Across the placement, you’ll explore what it means to design learning with real intention and purpose. You’ll create sequences of lessons that help pupils grasp vital foundational knowledge before guiding them into more complex ideas. You’ll learn to balance explanation, modelling, practice, repetition and retrieval so that children remember what you teach—and can use it with increasing independence.
You’ll also continue to refine the way you support and challenge pupils. You’ll use concrete resources and visual representations to make abstract concepts accessible, and you’ll develop your ability to adapt instruction so that every child is able to succeed. Working alongside additional adults becomes even more important at this stage, and you’ll learn how to deploy their support thoughtfully and collaboratively to maximise learning.
This placement also gives you the opportunity to broaden your professional relationships. You’ll see how teachers, SENCOs, and other colleagues work together to meet pupils’ diverse needs—and you’ll begin contributing to that joined-up approach. You will also develop your confidence in engaging with parents and carers, recognising the vital role they play in supporting children’s progress.
Throughout, you’ll be practising, reflecting, refining and taking steps towards the teacher you’re becoming. You’ll grow more confident in your decisions, more skilled in your pedagogy, and more aware of the positive impact you can have.
By the end of the module, you’ll be teaching the whole class for 50% of the timetable. You’ll have strengthened your ability to plan for progression, manage learning in a new Key Stage and work effectively with the wider school community—taking you another exciting step closer to becoming a highly capable and reflective practitioner.
LEARNING STRATEGIES
Responsibilities will increase during the course of this placement. Initially, trainees observe experienced teachers, focussing on how they establish a culture of trust and respect and how they reinforce rules and routines in their classrooms. Trainees work with groups of children under the direction of the teacher before
taking charge for planning activities for groups and the whole class across a range of subjects, culminating in them teaching the whole class for at least 50% of the timetable by the end of the placement, based on lessons they have planned themselves. Trainees are given feedback on their practice from the school based mentor on a weekly basis in order to help them continually develop their practice.

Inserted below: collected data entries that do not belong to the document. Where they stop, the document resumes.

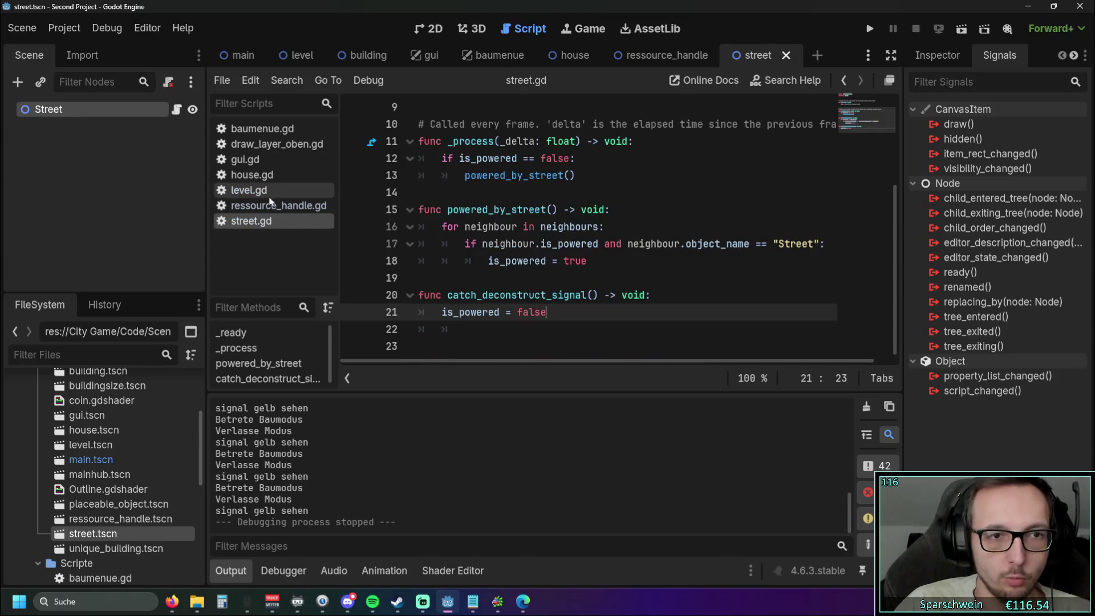
{"action": "left_click", "coordinate": [273, 205]}
{"action": "left_click", "coordinate": [566, 210]}
{"action": "scroll", "coordinate": [566, 210], "scroll_direction": "up", "scroll_amount": 1}
{"action": "scroll", "coordinate": [567, 210], "scroll_direction": "down", "scroll_amount": 1}
{"action": "left_click_drag", "start_coordinate": [659, 175], "coordinate": [436, 177]}
{"action": "key", "text": "ctrl+c"}
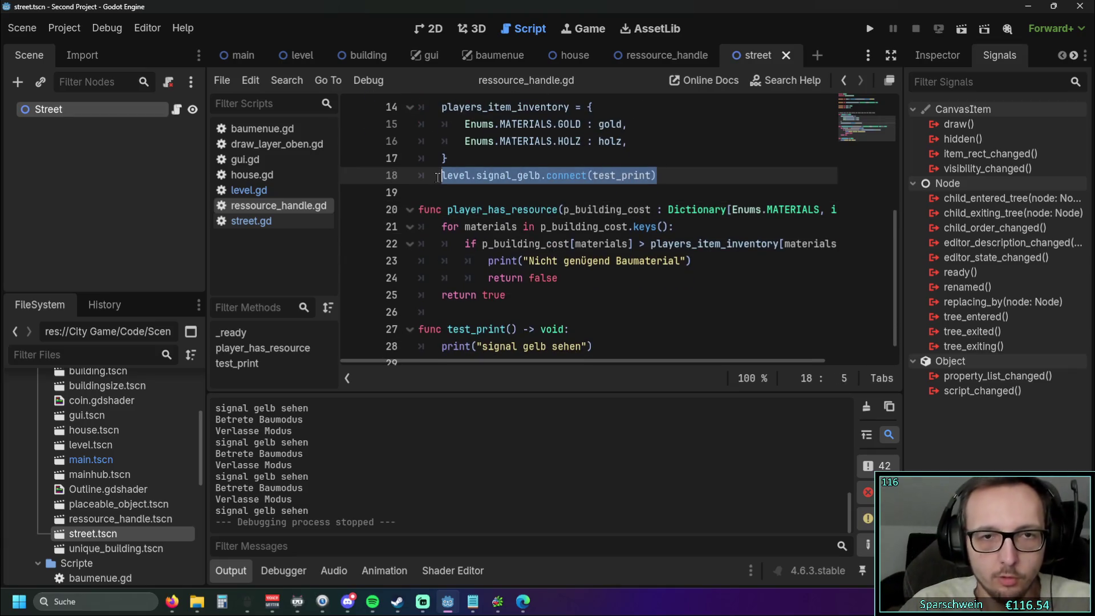
Step: In street.gd, place the caret at the end of the _ready line
{"action": "left_click", "coordinate": [285, 220]}
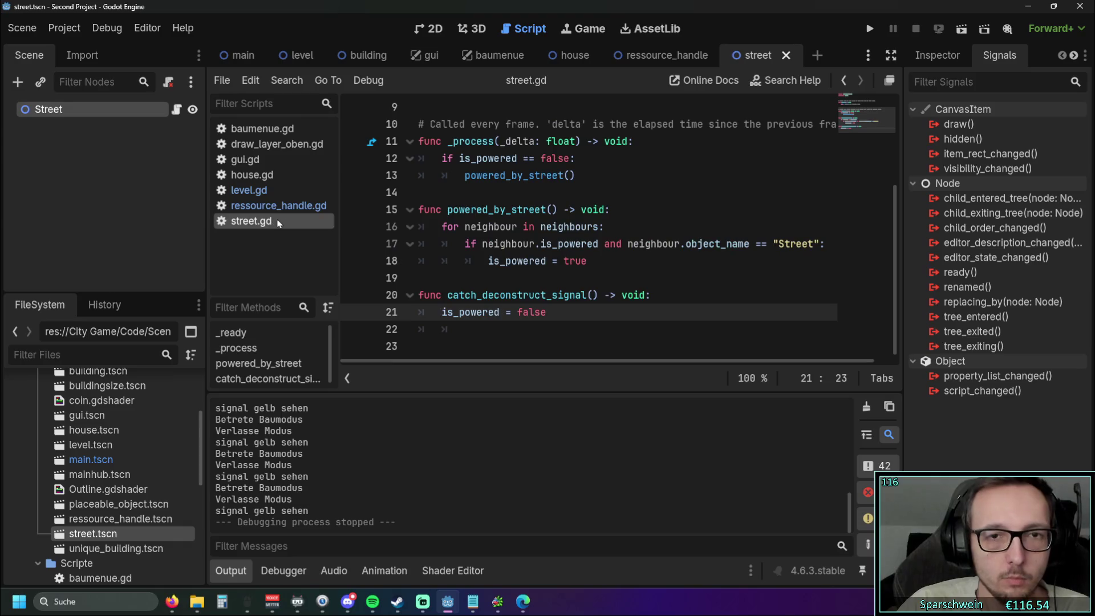
{"action": "scroll", "coordinate": [562, 228], "scroll_direction": "up", "scroll_amount": 3}
{"action": "scroll", "coordinate": [562, 228], "scroll_direction": "down", "scroll_amount": 3}
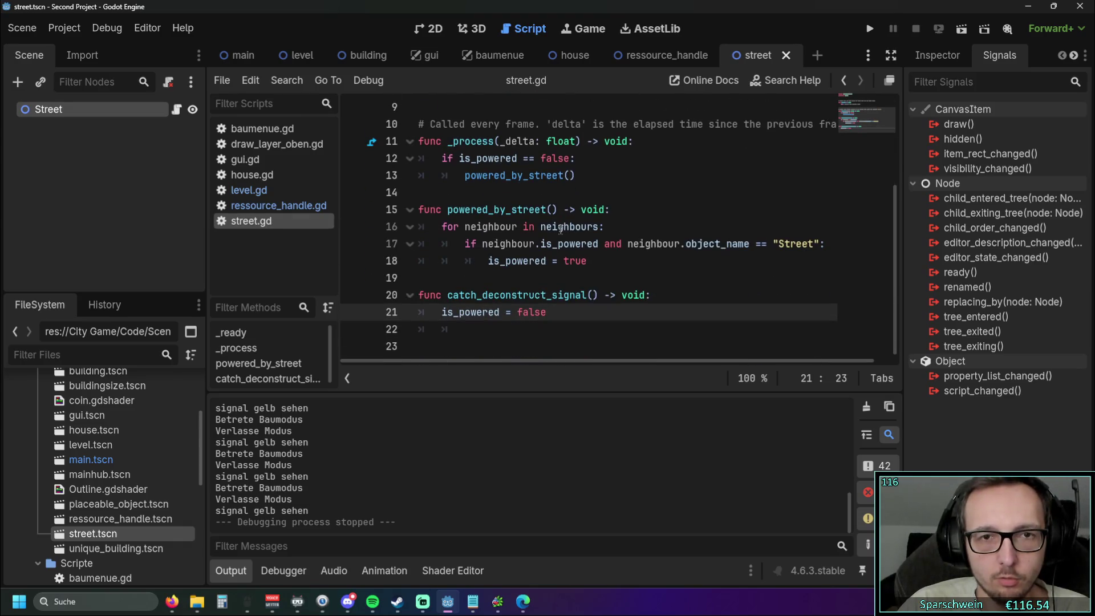
{"action": "scroll", "coordinate": [562, 216], "scroll_direction": "up", "scroll_amount": 3}
{"action": "scroll", "coordinate": [559, 171], "scroll_direction": "down", "scroll_amount": 3}
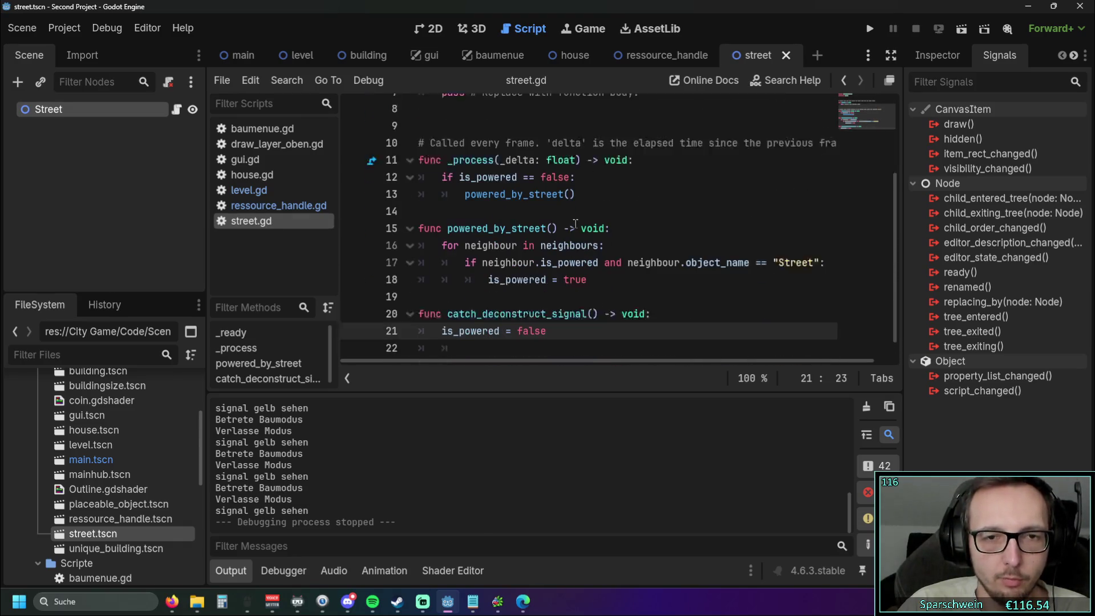
{"action": "scroll", "coordinate": [559, 171], "scroll_direction": "up", "scroll_amount": 3}
{"action": "left_click", "coordinate": [560, 165]}
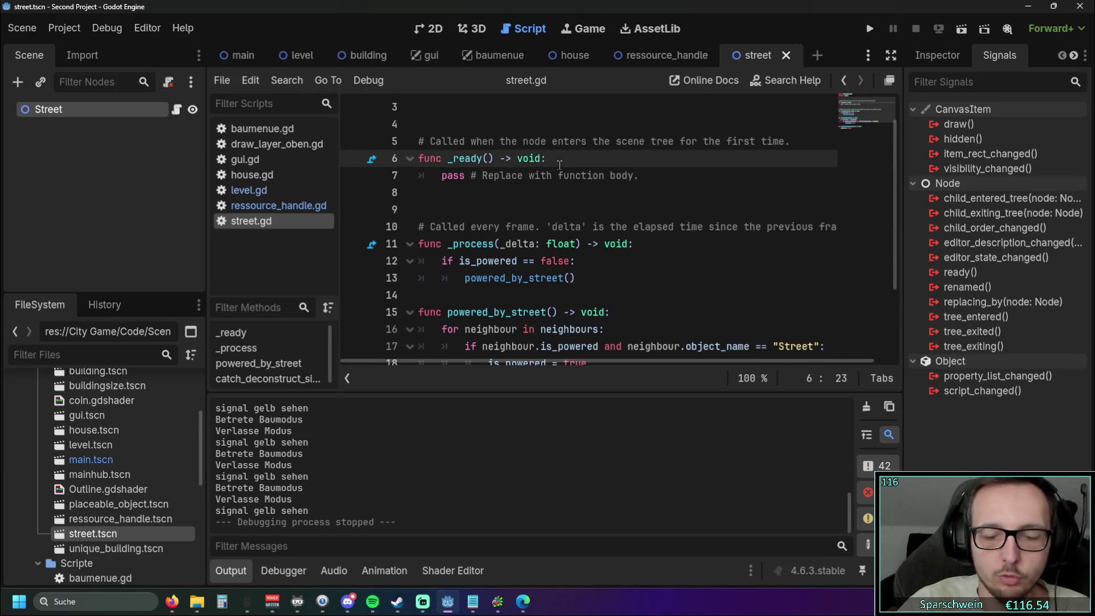
Step: Paste the signal_gelb connect line into street.gd's _ready, comparing it with ressource_handle.gd
{"action": "key", "text": "Return"}
{"action": "key", "text": "ctrl+v"}
{"action": "left_click", "coordinate": [566, 204]}
{"action": "scroll", "coordinate": [567, 203], "scroll_direction": "down", "scroll_amount": 1}
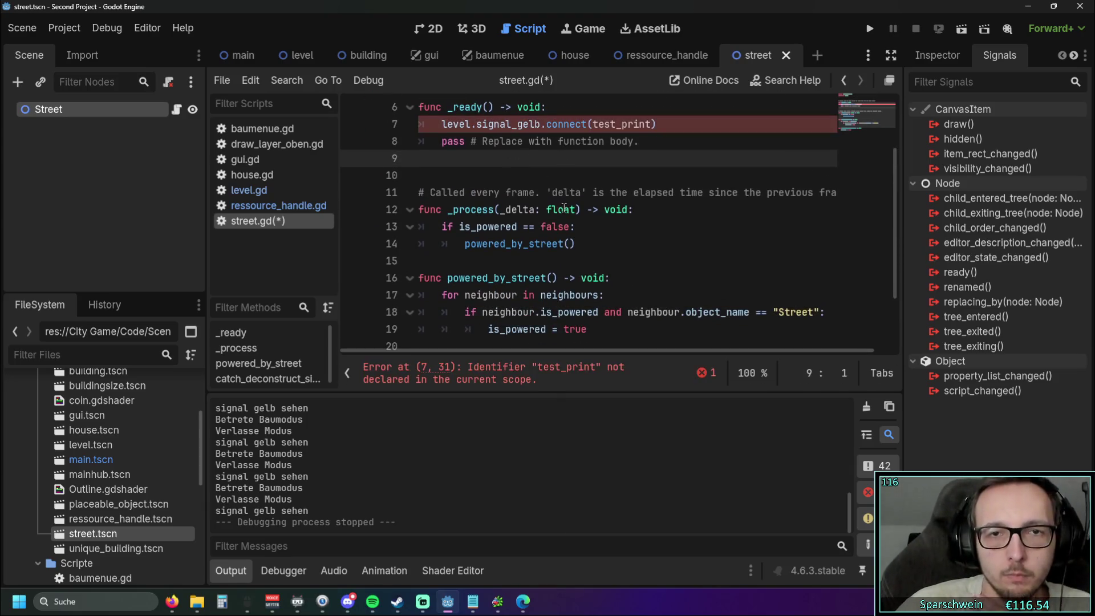
{"action": "scroll", "coordinate": [566, 203], "scroll_direction": "up", "scroll_amount": 1}
{"action": "left_click", "coordinate": [272, 209]}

Throughout the placement, trainees are involved in weekly professional discussions with their mentor, covering areas such as managing behaviour, planning steps in learning, adapting teaching to meet the needs of individual pupils, providing feedback, scaffolding pupil self-assessment, planning for a range of teaching methodologies and approaches to continuing professional development. In this way, they learn from experienced professionals about many aspects of classrooms practice.
TEXTS
Burnett, C and Cremin, T. (2018) Learning to teach in the primary school, Open University Press, Maidenhead.
Education Endowment Foundation (2020) Special education needs in mainstream schools: guidance report. Accessible from: Special Educational Needs in Mainstream Schools | EEF
Education Endowment Foundation (2021) Teacher feedback to improve pupil learning: guidance report. Accessible from: Teacher_Feedback_to_Improve_Pupil_Learning.pdf
RESOURCES
A placement within a primary school is required for this module.